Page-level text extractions
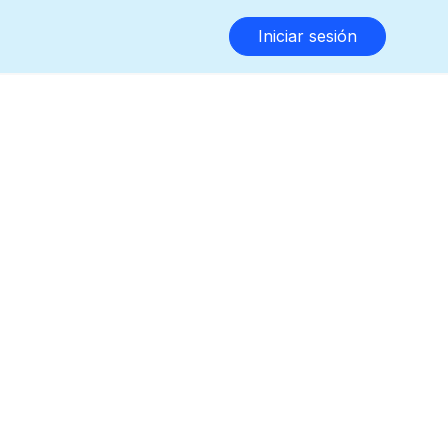
Iniciar sesión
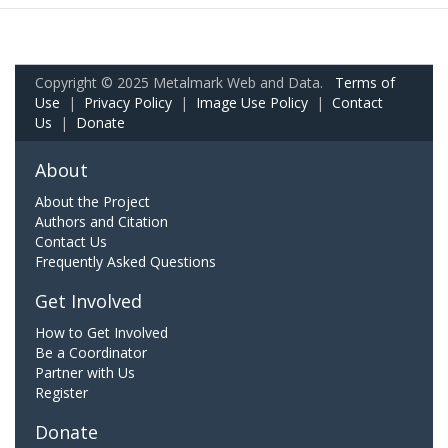
Copyright © 2025 Metalmark Web and Data.
Terms of
Use
|
Privacy Policy
|
Image Use Policy
|
Contact
Us
|
Donate
About
About the Project
Authors and Citation
Contact Us
Frequently Asked Questions
Get Involved
How to Get Involved
Be a Coordinator
Partner with Us
Register
Donate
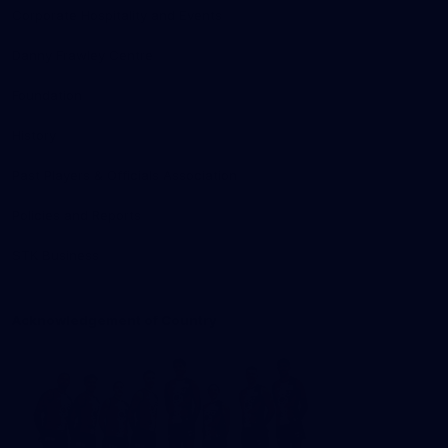
Corporate Hospitality and Events
Danny Frawley Centre
Foundation
History
Past Players & Officials Association
Policies and Reports
STK Business
Acknowledgement of Country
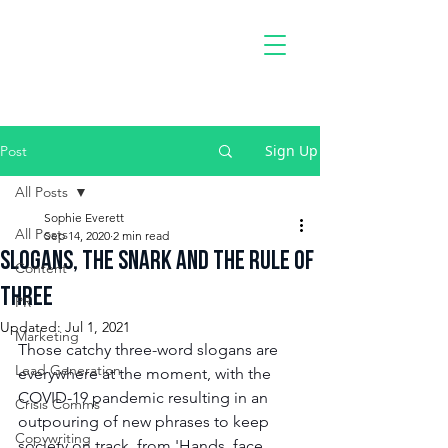
PAvement
Radio
Sign Up
Post
All Posts
Sophie Everett
All Posts
Sep 14, 2020
2 min read
Slogans, the Snark and the Rule of
Content
Three
PR
Updated:
Jul 1, 2021
Marketing
Those catchy three-word slogans are 
Lead Generation
everywhere at the moment, with the 
COVID-19 pandemic resulting in an 
Crisis Comms
outpouring of new phrases to keep 
Copywriting
society on track, from 'Hands, face, 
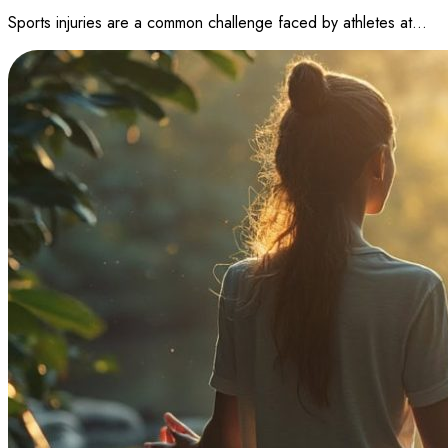
Sports injuries are a common challenge faced by athletes at…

GOAL OF THE EXERCISE — Each record above must be returned exactly as written, with its pictures omitted.

SOLUTION TO THE EXERCISE —
Iniciar sesión
Copyright © 2025 Metalmark Web and Data.
Terms of
Use
|
Privacy Policy
|
Image Use Policy
|
Contact
Us
|
Donate
About
About the Project
Authors and Citation
Contact Us
Frequently Asked Questions
Get Involved
How to Get Involved
Be a Coordinator
Partner with Us
Register
Donate
Corporate Hospitality and Events
Danny Frawley Centre
Foundation
History
Past Players & Officials Association
Policies and Reports
STK Business
Acknowledgement of Country
PAvement
Radio
Sign Up
Post
All Posts
Sophie Everett
All Posts
Sep 14, 2020
2 min read
Slogans, the Snark and the Rule of
Content
Three
PR
Updated:
Jul 1, 2021
Marketing
Those catchy three-word slogans are 
Lead Generation
everywhere at the moment, with the 
COVID-19 pandemic resulting in an 
Crisis Comms
outpouring of new phrases to keep 
Copywriting
society on track, from 'Hands, face, 
Sports injuries are a common challenge faced by athletes at…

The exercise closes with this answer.